Greta

sabato 13 marzo 2010

L’esperimento



Dicono che per le donne sia facile portarsi a letto qualcuno. O addirittura chi ti pare. «Basta che respiri»: una donna ha gioco facile. «Un buso l’è un buso (fino a 45/50 anni)», dicono certi. Io di anni ne ho 40 e di “busi” ne ho due. Uno davanti e uno dietro. Mi basterebbe riempirne uno. Ci vorrei il cazzo di Bruno.
Il punto è che non lo so mica, che cosa devo fare. Come farglielo capire.
E da tre settimane mi masturbo. Continuamente.

Dicono «sei una donna, basta che sculetti un po’. Mettiti una scollatura e sussurra che hai caldo. Vedrai che si capisce subito», dicono alcune. Altre «basta che ti passi la lingua sulle labbra e una mano fra i capelli».
Ma io ho i capelli corti. Il culo piccolo, le tette basse. E porto maglie col collo alto. Allora, da tre settimane mi masturbo. Continuamente. Orchestra di dita da succhiare, partitura per morsi di pelle e squarci di tasche su gambe incrociate camicie sudate, inquiete. Un duetto per archi nudi e voci amputate mi rintrona. Senza sosta.

Frantuma il sonno, mi spezza le notti, arrotola lenzuola. Questa notte, ad esempio, ho dormito 5 ore. Traghettata in orgasmi sincopati fra l’ultimo pensiero della sera e il primo del mattino: stasera esco con Bruno!

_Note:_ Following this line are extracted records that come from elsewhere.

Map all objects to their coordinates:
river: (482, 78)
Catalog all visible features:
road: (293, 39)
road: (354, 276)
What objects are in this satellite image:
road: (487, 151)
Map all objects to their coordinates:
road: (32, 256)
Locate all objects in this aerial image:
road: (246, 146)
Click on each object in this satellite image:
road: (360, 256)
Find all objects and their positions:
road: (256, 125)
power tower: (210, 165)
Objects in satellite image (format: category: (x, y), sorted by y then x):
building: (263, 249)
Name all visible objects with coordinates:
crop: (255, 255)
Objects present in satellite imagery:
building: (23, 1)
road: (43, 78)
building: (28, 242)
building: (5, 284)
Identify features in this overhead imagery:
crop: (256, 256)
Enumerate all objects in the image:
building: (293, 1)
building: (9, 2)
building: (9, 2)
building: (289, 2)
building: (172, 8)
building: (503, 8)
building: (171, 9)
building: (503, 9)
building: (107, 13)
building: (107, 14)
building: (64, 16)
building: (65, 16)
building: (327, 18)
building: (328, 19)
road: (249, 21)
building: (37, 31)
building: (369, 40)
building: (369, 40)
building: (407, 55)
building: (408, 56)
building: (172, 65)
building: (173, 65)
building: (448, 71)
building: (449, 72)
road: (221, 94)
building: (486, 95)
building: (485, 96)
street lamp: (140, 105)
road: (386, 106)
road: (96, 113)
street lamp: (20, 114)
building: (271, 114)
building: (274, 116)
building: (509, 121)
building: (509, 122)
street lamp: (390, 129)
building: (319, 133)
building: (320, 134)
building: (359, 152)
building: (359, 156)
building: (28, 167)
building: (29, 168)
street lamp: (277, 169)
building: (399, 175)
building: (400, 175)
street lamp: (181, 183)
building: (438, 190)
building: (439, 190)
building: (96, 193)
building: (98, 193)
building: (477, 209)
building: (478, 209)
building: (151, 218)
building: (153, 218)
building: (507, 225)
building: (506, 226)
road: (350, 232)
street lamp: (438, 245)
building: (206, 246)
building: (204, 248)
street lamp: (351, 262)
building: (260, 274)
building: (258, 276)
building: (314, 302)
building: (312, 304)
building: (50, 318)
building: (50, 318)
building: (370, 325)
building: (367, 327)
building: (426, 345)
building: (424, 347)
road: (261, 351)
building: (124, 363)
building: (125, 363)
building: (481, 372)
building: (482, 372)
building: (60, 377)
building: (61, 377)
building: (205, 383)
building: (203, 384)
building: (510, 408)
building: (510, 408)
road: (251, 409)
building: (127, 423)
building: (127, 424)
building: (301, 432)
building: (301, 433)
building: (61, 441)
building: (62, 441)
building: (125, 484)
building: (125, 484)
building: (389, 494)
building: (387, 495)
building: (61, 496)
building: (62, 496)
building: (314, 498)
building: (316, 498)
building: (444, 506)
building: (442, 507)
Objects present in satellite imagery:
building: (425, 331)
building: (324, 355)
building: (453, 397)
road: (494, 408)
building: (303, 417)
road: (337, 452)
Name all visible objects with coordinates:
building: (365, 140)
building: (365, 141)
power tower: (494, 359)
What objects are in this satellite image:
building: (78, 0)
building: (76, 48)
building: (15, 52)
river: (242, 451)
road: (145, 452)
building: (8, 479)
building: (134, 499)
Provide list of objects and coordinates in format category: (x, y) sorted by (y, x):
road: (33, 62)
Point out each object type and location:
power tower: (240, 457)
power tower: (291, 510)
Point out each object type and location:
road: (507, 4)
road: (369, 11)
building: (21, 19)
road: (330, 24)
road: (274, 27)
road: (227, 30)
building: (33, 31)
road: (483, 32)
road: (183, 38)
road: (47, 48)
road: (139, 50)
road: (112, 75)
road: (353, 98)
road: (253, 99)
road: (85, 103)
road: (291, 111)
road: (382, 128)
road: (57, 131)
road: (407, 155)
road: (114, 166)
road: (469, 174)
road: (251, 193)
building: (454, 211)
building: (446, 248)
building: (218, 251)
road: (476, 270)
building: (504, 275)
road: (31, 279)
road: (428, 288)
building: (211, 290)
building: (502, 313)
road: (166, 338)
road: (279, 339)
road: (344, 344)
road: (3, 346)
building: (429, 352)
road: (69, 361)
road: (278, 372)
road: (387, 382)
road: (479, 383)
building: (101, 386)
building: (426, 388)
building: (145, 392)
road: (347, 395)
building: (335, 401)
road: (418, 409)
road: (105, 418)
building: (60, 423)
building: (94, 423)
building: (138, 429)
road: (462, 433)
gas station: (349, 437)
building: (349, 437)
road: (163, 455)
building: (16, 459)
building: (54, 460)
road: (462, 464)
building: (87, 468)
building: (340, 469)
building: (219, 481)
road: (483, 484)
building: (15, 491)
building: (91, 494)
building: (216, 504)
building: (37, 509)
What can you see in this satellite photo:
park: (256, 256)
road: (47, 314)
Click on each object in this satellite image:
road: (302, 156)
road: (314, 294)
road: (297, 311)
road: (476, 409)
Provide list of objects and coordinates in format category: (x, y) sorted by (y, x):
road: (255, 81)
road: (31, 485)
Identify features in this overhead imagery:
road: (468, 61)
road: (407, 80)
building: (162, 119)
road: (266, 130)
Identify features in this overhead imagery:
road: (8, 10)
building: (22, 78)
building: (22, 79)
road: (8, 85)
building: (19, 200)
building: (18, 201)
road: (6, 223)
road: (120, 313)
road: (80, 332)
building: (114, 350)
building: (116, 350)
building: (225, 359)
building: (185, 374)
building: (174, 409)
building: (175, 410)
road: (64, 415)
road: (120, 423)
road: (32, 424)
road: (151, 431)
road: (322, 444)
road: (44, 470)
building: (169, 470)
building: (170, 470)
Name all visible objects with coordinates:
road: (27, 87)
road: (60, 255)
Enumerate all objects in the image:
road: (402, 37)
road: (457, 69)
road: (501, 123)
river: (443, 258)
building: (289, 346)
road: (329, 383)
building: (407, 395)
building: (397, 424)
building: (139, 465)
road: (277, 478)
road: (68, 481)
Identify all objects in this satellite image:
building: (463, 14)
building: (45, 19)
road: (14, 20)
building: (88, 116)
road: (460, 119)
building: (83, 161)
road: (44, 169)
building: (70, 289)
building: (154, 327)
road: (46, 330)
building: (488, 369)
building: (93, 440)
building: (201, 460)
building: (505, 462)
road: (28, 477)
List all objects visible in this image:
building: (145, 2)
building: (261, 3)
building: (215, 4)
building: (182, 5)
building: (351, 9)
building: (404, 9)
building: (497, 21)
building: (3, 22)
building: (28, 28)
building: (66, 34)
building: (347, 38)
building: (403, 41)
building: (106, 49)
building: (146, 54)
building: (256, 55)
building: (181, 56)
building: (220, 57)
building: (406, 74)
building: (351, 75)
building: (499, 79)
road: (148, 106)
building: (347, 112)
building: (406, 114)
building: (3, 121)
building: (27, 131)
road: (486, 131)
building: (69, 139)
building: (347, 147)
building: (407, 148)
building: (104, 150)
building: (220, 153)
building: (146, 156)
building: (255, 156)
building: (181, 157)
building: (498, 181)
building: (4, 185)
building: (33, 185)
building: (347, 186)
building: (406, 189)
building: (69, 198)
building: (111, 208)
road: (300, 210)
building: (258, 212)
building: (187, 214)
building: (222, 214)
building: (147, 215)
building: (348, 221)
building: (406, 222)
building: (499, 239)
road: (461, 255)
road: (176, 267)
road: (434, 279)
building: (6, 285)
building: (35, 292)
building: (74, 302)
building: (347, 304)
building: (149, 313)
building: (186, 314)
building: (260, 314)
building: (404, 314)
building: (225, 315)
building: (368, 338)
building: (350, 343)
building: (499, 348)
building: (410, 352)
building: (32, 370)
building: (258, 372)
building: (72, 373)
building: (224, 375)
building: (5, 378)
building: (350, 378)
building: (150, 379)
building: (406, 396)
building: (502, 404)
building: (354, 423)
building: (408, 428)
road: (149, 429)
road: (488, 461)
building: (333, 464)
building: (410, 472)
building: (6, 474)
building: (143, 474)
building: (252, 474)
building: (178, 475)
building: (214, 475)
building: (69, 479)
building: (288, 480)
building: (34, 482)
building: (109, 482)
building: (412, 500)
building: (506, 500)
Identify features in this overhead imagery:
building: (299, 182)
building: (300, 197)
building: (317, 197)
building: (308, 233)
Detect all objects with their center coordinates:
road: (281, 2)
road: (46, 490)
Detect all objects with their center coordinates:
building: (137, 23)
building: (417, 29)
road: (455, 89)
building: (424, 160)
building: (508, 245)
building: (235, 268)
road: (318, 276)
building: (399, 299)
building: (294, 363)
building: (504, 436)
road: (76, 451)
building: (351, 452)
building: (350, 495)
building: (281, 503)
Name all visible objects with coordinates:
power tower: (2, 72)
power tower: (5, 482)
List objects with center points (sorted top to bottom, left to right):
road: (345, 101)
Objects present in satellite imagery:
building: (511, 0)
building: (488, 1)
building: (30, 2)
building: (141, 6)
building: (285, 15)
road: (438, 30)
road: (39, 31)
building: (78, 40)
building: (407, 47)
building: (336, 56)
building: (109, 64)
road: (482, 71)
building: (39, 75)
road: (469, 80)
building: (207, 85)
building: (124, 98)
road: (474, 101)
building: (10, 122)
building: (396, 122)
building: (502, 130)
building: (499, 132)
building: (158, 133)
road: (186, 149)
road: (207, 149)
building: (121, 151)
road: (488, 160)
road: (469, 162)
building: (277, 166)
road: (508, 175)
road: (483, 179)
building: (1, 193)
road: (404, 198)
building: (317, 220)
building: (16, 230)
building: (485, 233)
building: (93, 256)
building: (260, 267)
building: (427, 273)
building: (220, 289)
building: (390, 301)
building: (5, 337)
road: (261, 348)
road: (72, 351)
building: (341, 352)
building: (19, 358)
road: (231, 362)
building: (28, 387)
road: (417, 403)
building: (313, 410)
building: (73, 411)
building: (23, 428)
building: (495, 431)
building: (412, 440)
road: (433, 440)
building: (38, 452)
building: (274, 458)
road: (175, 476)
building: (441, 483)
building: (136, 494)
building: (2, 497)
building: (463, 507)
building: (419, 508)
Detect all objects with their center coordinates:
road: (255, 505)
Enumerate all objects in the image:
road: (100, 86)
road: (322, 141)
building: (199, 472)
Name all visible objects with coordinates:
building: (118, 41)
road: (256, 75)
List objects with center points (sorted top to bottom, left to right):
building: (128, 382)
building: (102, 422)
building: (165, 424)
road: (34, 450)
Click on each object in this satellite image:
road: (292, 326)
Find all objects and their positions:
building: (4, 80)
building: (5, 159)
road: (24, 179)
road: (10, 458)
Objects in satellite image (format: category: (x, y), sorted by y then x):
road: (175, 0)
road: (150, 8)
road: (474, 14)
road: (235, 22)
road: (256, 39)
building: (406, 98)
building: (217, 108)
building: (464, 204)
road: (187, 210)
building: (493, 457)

In mezzo, diciassette ore. Nove, a pensare come vestirmi. Quindici a pensare che dire che fare succhiare. Evitare. Baciare? E dove? Misurare, istigare, insinuare?
Come azzardarti a cavallo, a pecorina, una spagnola? te lo succhio ti sconquasso se mi stringi i polsi mi fermi le mani, portami via.
Ore a contare le ore. Diciassette. una per una a mangiarmi la quiete la mente la fame. In ufficio in banca e dal parrucchiere. Al telefono, ore 9 «Buon giorno, ufficio marketing BBH, sono Luciana, come posso aiutarla?» – «….» – «Un secondo, le passo la collega.» Appendo e corro in bagno. Tarlo, ore 10. Mi alzi la gonna. «Fai piano!» ti guido – guanto che mi inarchi la mano – pensiero abitato. Sei qui con me a stringermi fra le pareti di mattonelle vecchie e la gonna e la carne sciupata e quella molle sulle cosce, apri la brocca pelosa e spingi mi arrendo ti imploro – sussulto. Poi esco.


Da tre settimane smorzo orgasmi fra le pareti dell’ufficio dalle 9 alle 17. Con uno strano virus intestinale giustifico le assenze continue. Avida, stanca, tranquillamente agitata, stacco alle 5. Fra parole sciupate il tuo nome anchilosato sta in un angolo della mia mente nello sforzo di non toccarlo.

Ma niente succede – stasera - quando mi riporti a casa.
Nervosa avida effimera umida scendo dall’auto. «Ciao Bruno, buona notte» «Ciao, ci vediamo». Chiavi porta ascensore - scarpe, vestiti, sogni. Bollente. Nuda. Spengo la luce. Sgranocchio avanzi bui della tua voce e incollo ritagli di occhi liquidi e dita grosse - orgasmo breve – teso - nervoso.

Mi annuso le dita. Sa di buono. Mi piace, l’odore della mia figa. La faccia nel cuscino, mi chiedo che effetto ti farebbe leccarmi, sentire il mio odore. E finalmente, capisco che fare. Sabato prossimo, prima di uscire, mi spalmo due gocce di liquido vaginale: sui polsi, dietro le orecchie, fra i seni. Bruno, non vedo l’ora che mi torni a prendere.